## INSTRUCTIONS TO FOLLOW:
Edit the text about a direct report's leadership struggles. Write it out from "For example, a" to "not one alone.", with "hesitant" in place of "cautious".

## EXCERPT PROVIDED:
######

A direct report's struggle to lead their own team is rarely just personal — it's driven by a mix of what they bring to the role, how they themselves are being led, and organizational factors — unwritten rules, politics, or pressure from above — that can condition how they're able to lead.
For example, a direct report who is naturally cautious under uncertainty may become paralyzed by indecision when their own manager also fails to give clear direction — two things compounding each other, not one alone.
Without a clear diagnosis that takes into account the full picture, any feedback or solutions to address the leadership gap treat a symptom, not the cause — eroding their confidence, wasting the investment in their development, and leaving the problem unsolved.
Uncovers the root causes driving the leadership gap, and provides a precise, actionable map to close it.
Conducts private, one-on-one conversations with your direct report's own team. Individual responses are combined and never attributed, protecting the candor the diagnosis depends on. Your own interview and your direct report's interview are handled differently, since the diagnosis is specifically about how the two of you work together — your accounts aren't anonymized from each other. Neither of you, though, receives a transcript or direct quotes of what the other said — only my analysis.

######

[Page images and text extracted from them]
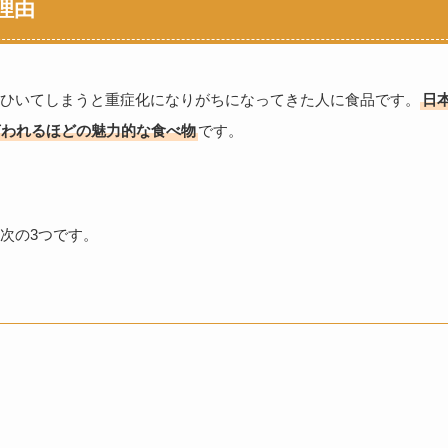
理由
ひいてしまうと重症化になりがちになってきた人に食品です。
日
言われるほどの魅力的な食べ物
です。
次の3つです。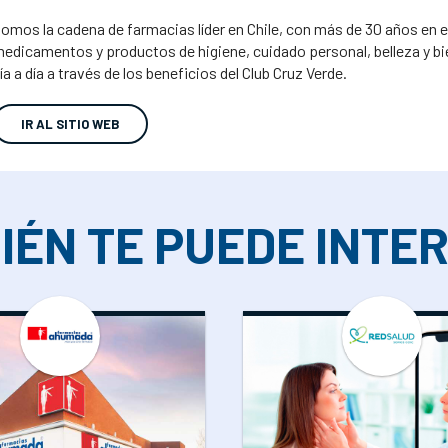
omos la cadena de farmacias líder en Chile, con más de 30 años en
edicamentos y productos de higiene, cuidado personal, belleza y bi
ía a día a través de los beneficios del Club Cruz Verde.
IR AL SITIO WEB
IÉN TE PUEDE INTE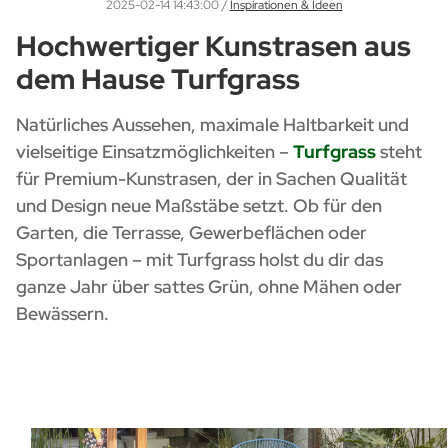
2025-02-14 14:43:00
/
Inspirationen & Ideen
Hochwertiger Kunstrasen aus
dem Hause Turfgrass
Natürliches Aussehen, maximale Haltbarkeit und
vielseitige Einsatzmöglichkeiten –
Turfgrass
steht
für Premium-Kunstrasen, der in Sachen Qualität
und Design neue Maßstäbe setzt. Ob für den
Garten, die Terrasse, Gewerbeflächen oder
Sportanlagen – mit Turfgrass holst du dir das
ganze Jahr über sattes Grün, ohne Mähen oder
Bewässern.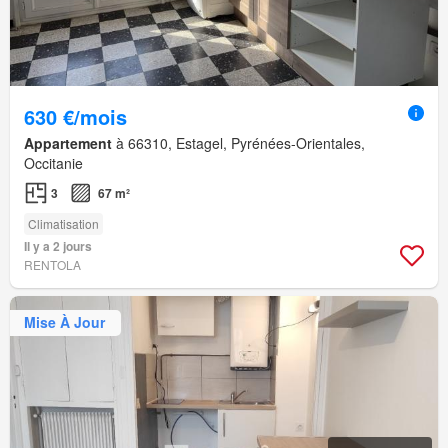
630 €/mois
Appartement
à 66310, Estagel, Pyrénées-Orientales,
Occitanie
3
67 m²
Climatisation
Il y a 2 jours
RENTOLA
Mise À Jour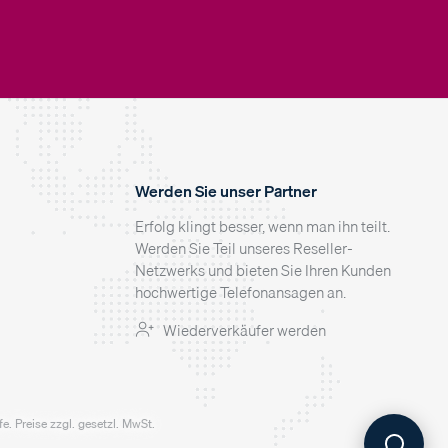
Werden Sie unser Partner
Erfolg klingt besser, wenn man ihn teilt.
Werden Sie Teil unseres Reseller-
Netzwerks und bieten Sie Ihren Kunden
hochwertige Telefonansagen an.
Wiederverkäufer werden
. Preise zzgl. gesetzl. MwSt.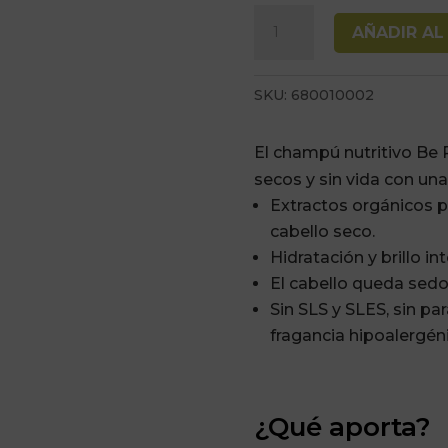
Champu
AÑADIR AL
Nutritivo
Cabello
SKU:
680010002
Seco
Be
El champú nutritivo Be 
Pure
secos y sin vida con una
1000ml
Extractos orgánicos p
cantidad
cabello seco.
Hidratación y brillo in
El cabello queda sedo
Sin SLS y SLES, sin par
fragancia hipoalergéni
¿Qué aporta?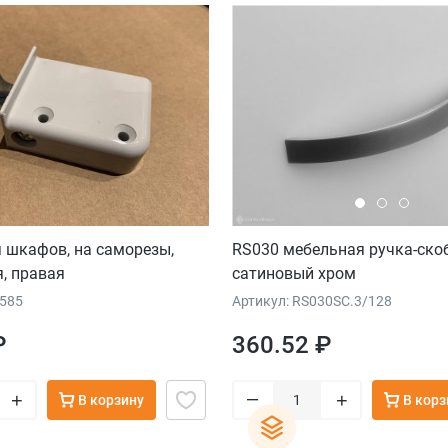
 шкафов, на саморезы,
RS030 мебельная ручка-ско
я, правая
сатиновый хром
7585
Артикул: RS030SC.3/128
₽
360.52 ₽
–
+
+
В корзину
В корз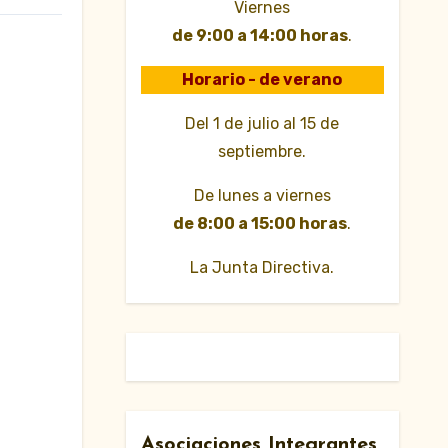
Viernes
de 9:00 a 14:00 horas
.
Horario - de verano
Del 1 de julio al 15 de
septiembre.
De lunes a viernes
de 8:00 a 15:00 horas
.
La Junta Directiva.
Asociaciones Integrantes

######

## SOLUTION BELOW:
For example, a direct report who is naturally hesitant under uncertainty may become paralyzed by indecision when their own manager also fails to give clear direction — two things compounding each other, not one alone.